I would think the right thing to check here is that the ElaboratedType's OwnedTagDecl is Decls[0]. Currently, you also allow cases where it's merely a redeclaration of that same TagDecl, which will combine together declarations too often...

test/Misc/ast-print-record-decl.c
163–173

... such as here, for example. Because the two KW T declarations redeclare the same TagDecl, they will get merged by -ast-print.

jdenny updated this revision to Diff 146709.May 14 2018, 3:49 PM
jdenny marked 2 inline comments as done.

Made the suggested change. Thanks!

rsmith accepted this revision.May 14 2018, 4:09 PM

Looks good, thanks.

It strikes me that this will still lead to inconsistencies. For example, I expect this:

struct A { struct B *a, *b; struct B *c, *d; };

... to print as:

struct A {
  struct B *a, *b;
  struct B *c;
  struct B *d;
};

... where the first two are joined because their type owns a declaration of struct B, and the second two are not joined because their type does not own a declaration (it just has a reference to the already-existing declaration of struct B). One (somewhat hacky) way to address this would be to compare the starting source locations of a sequence of DeclaratorDecls and group them if it's the same.

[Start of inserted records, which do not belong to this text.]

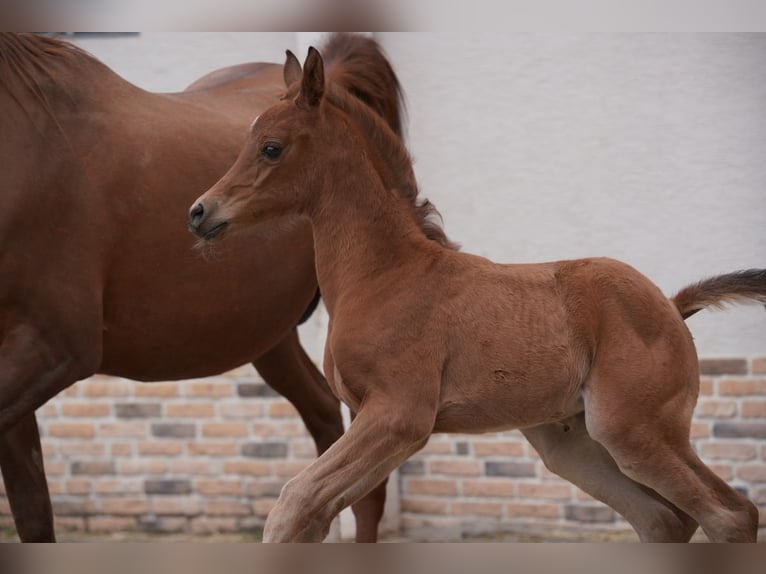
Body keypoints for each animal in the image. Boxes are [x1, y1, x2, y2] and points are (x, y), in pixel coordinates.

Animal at [0, 31, 404, 544]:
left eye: (271, 149)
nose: (198, 213)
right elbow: (33, 511)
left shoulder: (56, 348)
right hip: (268, 337)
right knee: (325, 428)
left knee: (365, 481)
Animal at [188, 47, 766, 544]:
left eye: (271, 147)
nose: (199, 212)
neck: (383, 274)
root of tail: (670, 305)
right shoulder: (379, 423)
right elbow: (311, 511)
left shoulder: (399, 416)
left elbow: (291, 505)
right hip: (573, 442)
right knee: (663, 521)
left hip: (636, 431)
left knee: (731, 514)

This revision is now accepted and ready to land.May 14 2018, 4:09 PM

Looks good, thanks.

Thanks.

It strikes me that this will still lead to inconsistencies. For example, I expect this:

struct A { struct B *a, *b; struct B *c, *d; };

... to print as:

struct A {
  struct B *a, *b;
  struct B *c;
  struct B *d;
};

... where the first two are joined because their type owns a declaration of struct B, and the second two are not joined because their type does not own a declaration (it just has a reference to the already-existing declaration of struct B). One (somewhat hacky) way to address this would be to compare the starting source locations of a sequence of DeclaratorDecls and group them if it's the same.

While it would be nice to fix that, I'm not as concerned because, AFAICT, that doesn't ever change the semantics.

This revision was automatically updated to reflect the committed changes.